#### Records for this exercise ####
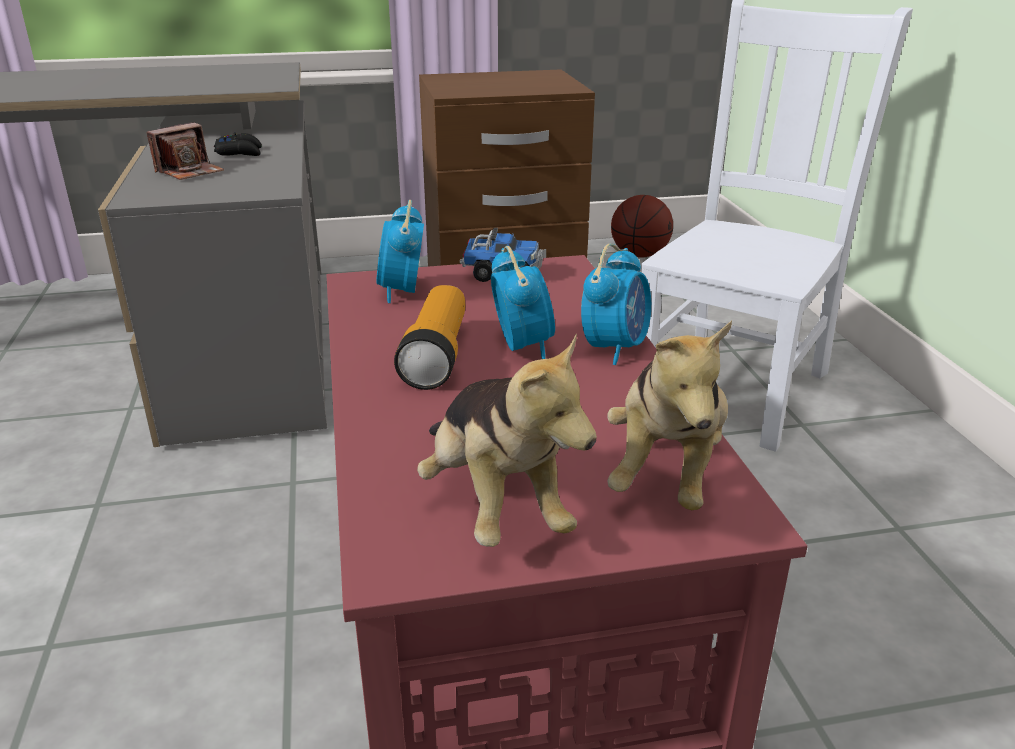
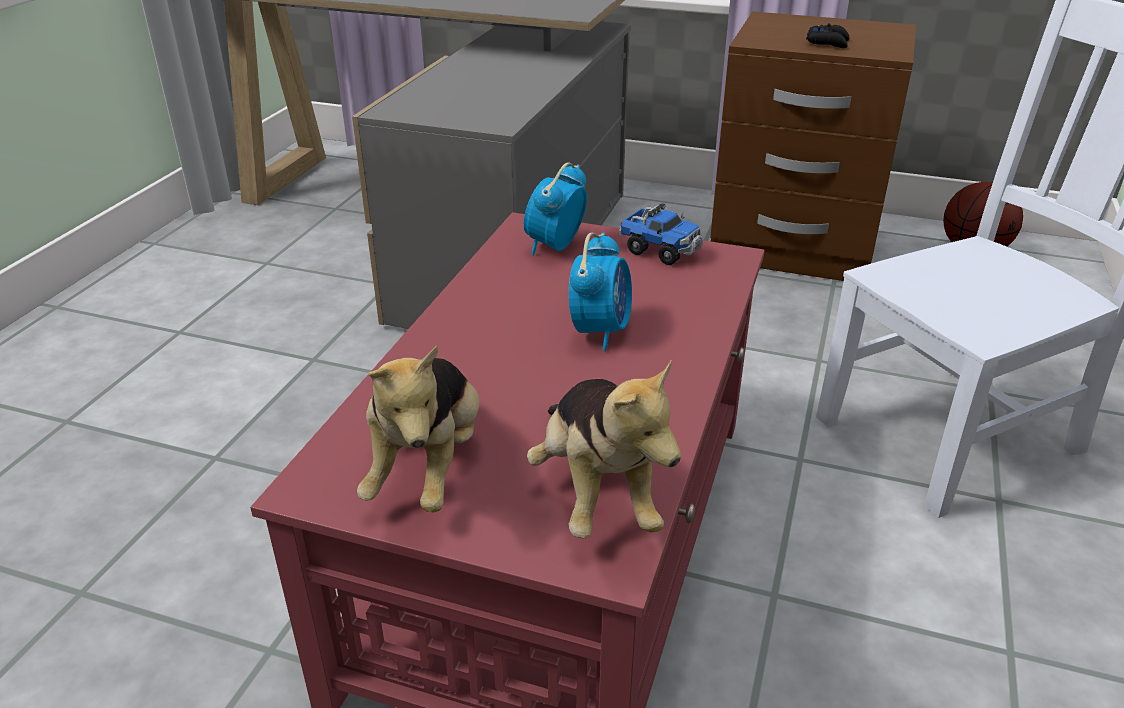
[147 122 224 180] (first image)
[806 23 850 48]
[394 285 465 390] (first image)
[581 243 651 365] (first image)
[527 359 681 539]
####
Please print the entries shown above again, exactly, and skip the pictures.

## Response to this exercise
[147 122 224 180] (first image)
[806 23 850 48]
[394 285 465 390] (first image)
[581 243 651 365] (first image)
[527 359 681 539]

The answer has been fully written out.